━━━━━ AUSGANGSTEXT ━━━━━

Recht auf Unversehrtheit
Für ihn ist Artikel 2, wo es unter anderem um das Recht auf Unversehrtheit geht, wichtig. Die Zivilcourage Miesbach kämpfte erfolgreich für einen gentechnik- und glyphosatfreien Landkreis. „Die gesundheitsschädigungen durch Glyphosat sind nicht reversibel“, sagte er und so fühle sich seine Initiative durch das Grundgesetz bestärkt.
Volker Camehn, Hartmut Romanski, Werner Schmid und Hubert Heinhold (v.l.). Foto: MZ
Auch Hartmut Romanski, der den ADFC-Vorstand Miesbach im Podium vertrat, bezog sich auf Artikel 2. Für Schadstoffverringerung durch Umstieg vom Auto aufs Fahrrad kämpft der Kreisverband Miesbach seit 27 Jahren.
Romanski lobte die Vorreiterrolle Holzkirchens im Gegensatz zu Miesbach, wo das ADFC-Verkehrskonzept seit Jahren auf Eis liegt. In Holzkirchen aber dürfen Radfahrer Einbahnstraßen in der anderen Richtung befahren.

━━━━━ ANGEZEIGTE EINTRÄGE ━━━━━

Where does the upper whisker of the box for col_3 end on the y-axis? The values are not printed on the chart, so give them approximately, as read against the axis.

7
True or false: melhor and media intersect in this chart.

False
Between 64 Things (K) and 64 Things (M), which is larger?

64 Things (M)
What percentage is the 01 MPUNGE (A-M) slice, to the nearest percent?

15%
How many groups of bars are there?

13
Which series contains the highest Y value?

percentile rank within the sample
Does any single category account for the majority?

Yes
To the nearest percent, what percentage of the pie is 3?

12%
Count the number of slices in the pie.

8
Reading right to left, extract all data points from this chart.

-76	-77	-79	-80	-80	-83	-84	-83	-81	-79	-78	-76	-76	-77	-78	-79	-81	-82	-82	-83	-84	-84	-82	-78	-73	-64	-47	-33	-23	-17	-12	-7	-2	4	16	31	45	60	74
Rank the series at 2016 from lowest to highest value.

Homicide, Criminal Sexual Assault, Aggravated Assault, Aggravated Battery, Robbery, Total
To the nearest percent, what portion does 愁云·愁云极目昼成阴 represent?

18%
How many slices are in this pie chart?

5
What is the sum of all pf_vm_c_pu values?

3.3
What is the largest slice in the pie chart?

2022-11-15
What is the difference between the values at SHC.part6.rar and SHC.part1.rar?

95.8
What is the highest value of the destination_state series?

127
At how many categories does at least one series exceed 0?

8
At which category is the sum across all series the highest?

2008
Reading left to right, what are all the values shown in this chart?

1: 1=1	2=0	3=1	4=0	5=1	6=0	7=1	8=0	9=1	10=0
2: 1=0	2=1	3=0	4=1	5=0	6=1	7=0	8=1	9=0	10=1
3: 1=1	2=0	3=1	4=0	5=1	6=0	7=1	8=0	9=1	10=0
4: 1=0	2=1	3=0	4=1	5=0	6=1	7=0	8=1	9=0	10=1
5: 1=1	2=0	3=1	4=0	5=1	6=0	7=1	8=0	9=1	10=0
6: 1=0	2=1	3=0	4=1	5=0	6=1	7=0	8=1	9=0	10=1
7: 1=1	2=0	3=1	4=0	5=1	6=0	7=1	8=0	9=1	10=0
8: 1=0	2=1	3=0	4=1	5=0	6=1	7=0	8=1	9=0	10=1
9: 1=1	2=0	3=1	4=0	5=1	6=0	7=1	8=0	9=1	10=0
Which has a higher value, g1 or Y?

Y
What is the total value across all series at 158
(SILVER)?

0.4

━━━━━

- [AUFGABEN]
1: Seit wie vielen Jahren setzt sich der ADFC-Kreisverband Miesbach laut Ausgangstext zum Recht auf Unversehrtheit für Schadstoffverringerung durch den Umstieg vom Auto aufs Fahrrad ein?
2: Knüpfen Sie an den letzten Satz des Ausgangstextes zum Recht auf Unversehrtheit an und führen Sie ihn weiter.

- [LÖSUNGEN NACH NUMMER]
1: Seit 27 Jahren.

2:
Forschung von Lobbyisten abhängig
Auch Artikel 20 A, in dem es um den Schutz natürlicher Lebensgrundlagen geht, betreffe beide Initiativen, waren sich Schmidt und Romanski einig. Nur leider sei die Forschung nicht frei, sondern über Drittmittel von Lobbyisten abhängig. Und deshalb gebe es eben kein Tempolimit auf deutschen Autobahnen.
Sebastian Oppermann und Bernard Brown (v.l.). Foto: MZ
Als kostbaren Schatz bezeichnete Bernard Brown von amnesty international das deutsche Grundgesetz. In England gebe es nichts Vergleichbares, sagte der Brite.
Todesstrafe im Iran
Und im Iran ebenfalls nicht, dort seien Gewerkschaften verboten, die Todesstrafe und Folterungen erlaubt. „Die Werte des Grundgesetzes sind für uns alle selbstverständlich“, betonte er, „aber sie sind es eben in anderen Ländern nicht, deshalb müssen wir das Grundgesetz würdigen.“
Mit seinem Gedicht:
„Ich habe keine Angst vor denen, die marschieren
Ich habe Angst vor denen, die am Rand stehen“
brachte Volker Camehn seine Gefühle zum Ausdruck.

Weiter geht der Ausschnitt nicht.